Voices of the Modern Museum: Alex Kalman of the MMuseumm

By Kylie Sharkey

Alex Kalman founded the MMuseumm in 2012, an institution that delivers large doses of poeticism in small and unexpected ways. MMuseumm defines itself as, “a modern natural history museum dedicated to the curation and exhibition of contemporary artifacts that illustrate and humanize the complexities of the modern world.” This lofty mission is pursued in two unconventional New York City locations, MMuseumm 1 is housed in a former freight elevator and Mmuseumm 2 in a store-front window, only 20 square feet in size. But the scale of these sites are contrary to the magnitude of ideas Kalman aims to present. MMuseumm strives to challenge visitors to see mundane, ephemeral, and everyday objects as latent sources of human revelation.

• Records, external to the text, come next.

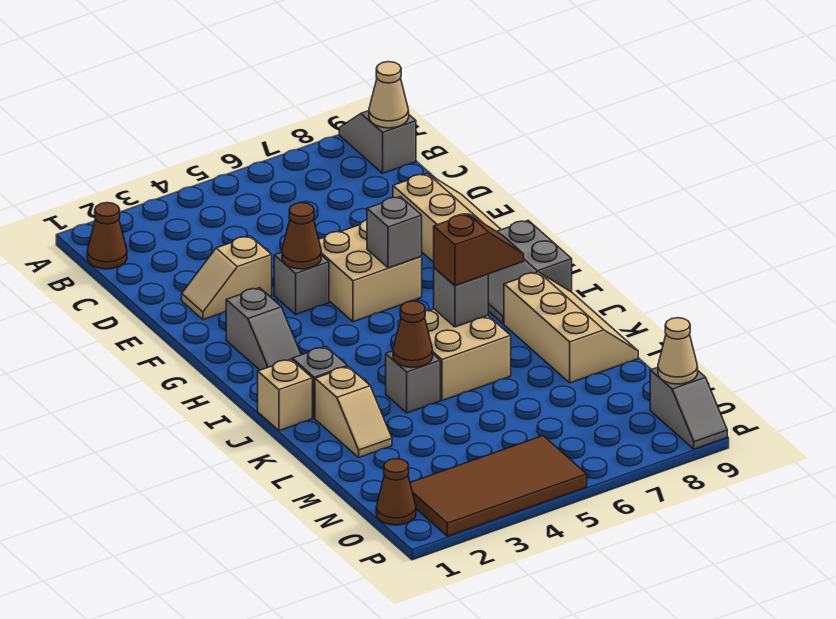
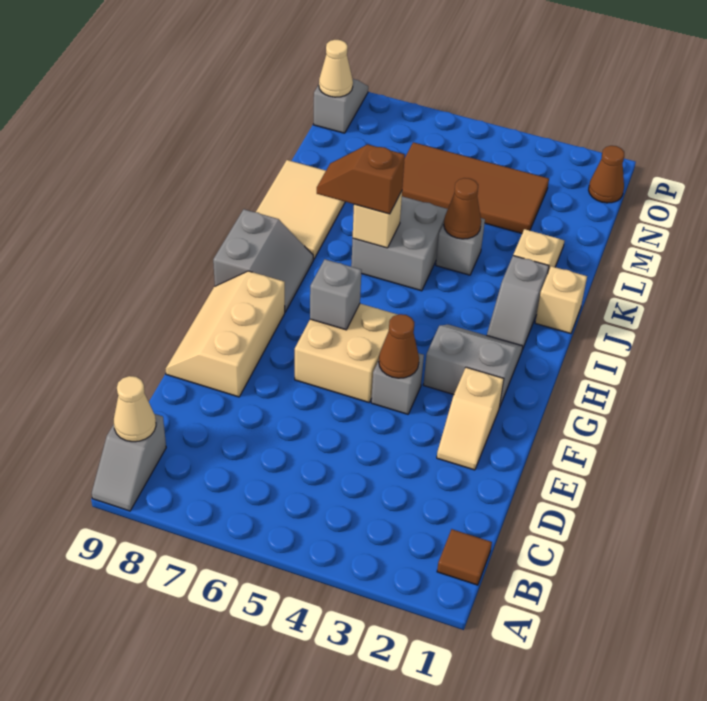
brown cone B1 level 1 -> brown tile B1 level 1
tan slope E2:E3 level 1 top 3 -> tan slope E2:F2 level 1 top F
grey slope G2:H2 level 1 top G -> grey slope G2:H3 level 1 top G
tan brick J5:K6 level 1 -> grey brick J5:K6 level 1
grey brick J6 level 2 -> tan brick J6 level 2
tan slope J8:L9 level 1 top 8 -> tan tile J8:L9 level 1
brown tile O2:P5 level 1 -> brown tile M3:N6 level 1

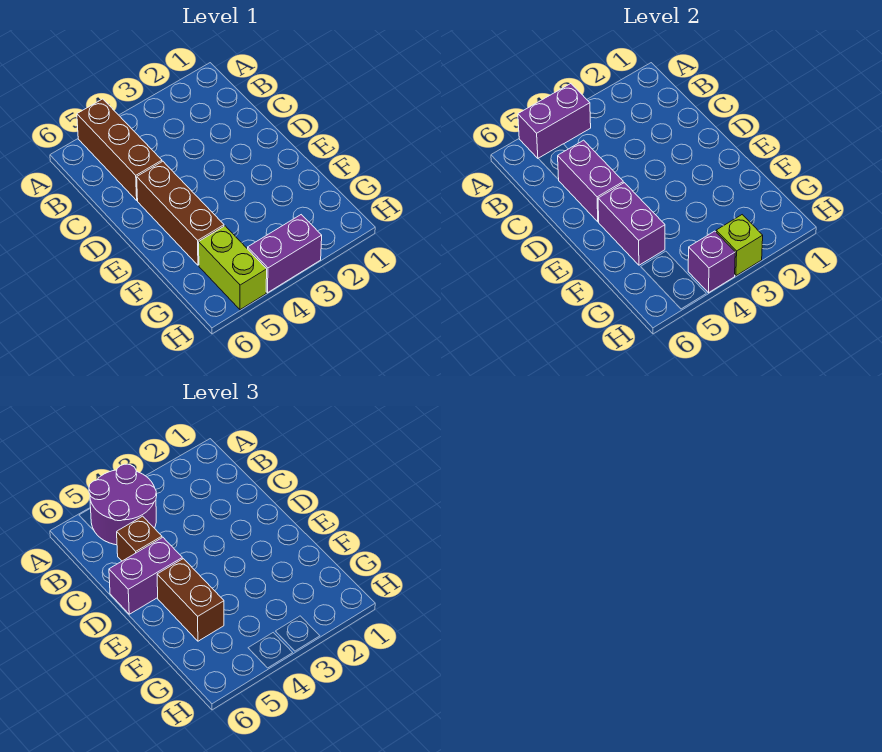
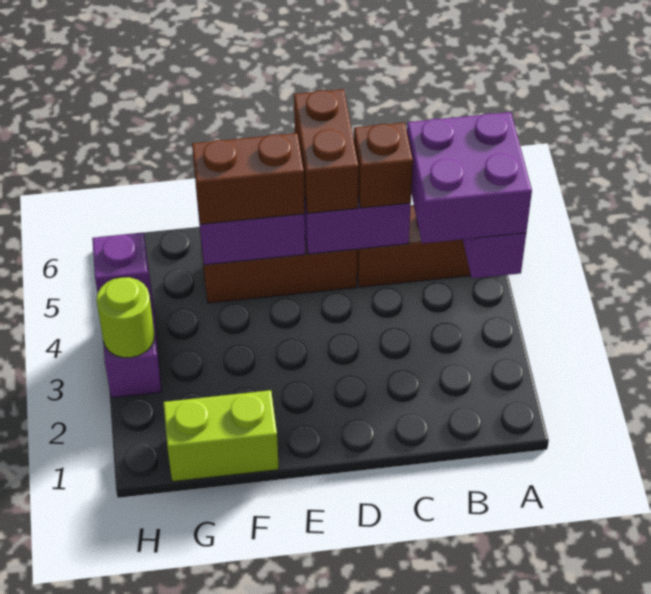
purple round brick A4:B5 level 3 -> purple brick A4:B5 level 3
purple brick D5:D6 level 3 -> brown brick D5:D6 level 3
lime brick G5:H5 level 1 -> lime brick F1:G1 level 1
lime brick H3 level 2 -> lime round brick H3 level 2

Kalman’s exhibitions show a commitment to his belief that “you are not curating objects; you are curating ideas.” Superficially, MMuseumm’s artifacts may appear banal: tubes of toothpaste, silicon body part piercing displays, Newsstand paper weights. But behind these seemingly simple objects are complex and often universal stories. “Vomit from Around” exhibited an array of fake, joke store, plastic pools of throw up. Sourced from around the world, these unconventional artifacts point to larger themes of shared cross-cultural humor. Censored Saudi Arabian pool floats highlight the rejection of female bodily display and bullet proof Disney themed backpacks indicate the proliferation of guns in our current society. Kalman best describes the intent behind his curatorial choices, explaining, “In the vernacular the richest expression of the human experience is revealed.”

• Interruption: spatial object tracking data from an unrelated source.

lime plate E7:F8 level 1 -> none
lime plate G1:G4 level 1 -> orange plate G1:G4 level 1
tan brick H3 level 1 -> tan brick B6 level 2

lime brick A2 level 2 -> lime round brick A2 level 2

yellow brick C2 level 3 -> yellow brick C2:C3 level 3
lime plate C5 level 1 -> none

Kalman’s understanding of the modern museum is as simultaneously serious and humorous as “Vomit Around”, saying, “Museums are temples to the poetic, to meaning, to narrative…we don’t go to the DMV to seek inspiration, beauty, or joy.” While museums as temples is not a contemporary notion, MMuseumm challenges the size and contents of these sacred spaces. By asking visitors to attend to the everyday objects that populate their worlds, Kalman encourages them to extract significance from the most unlikely of objects.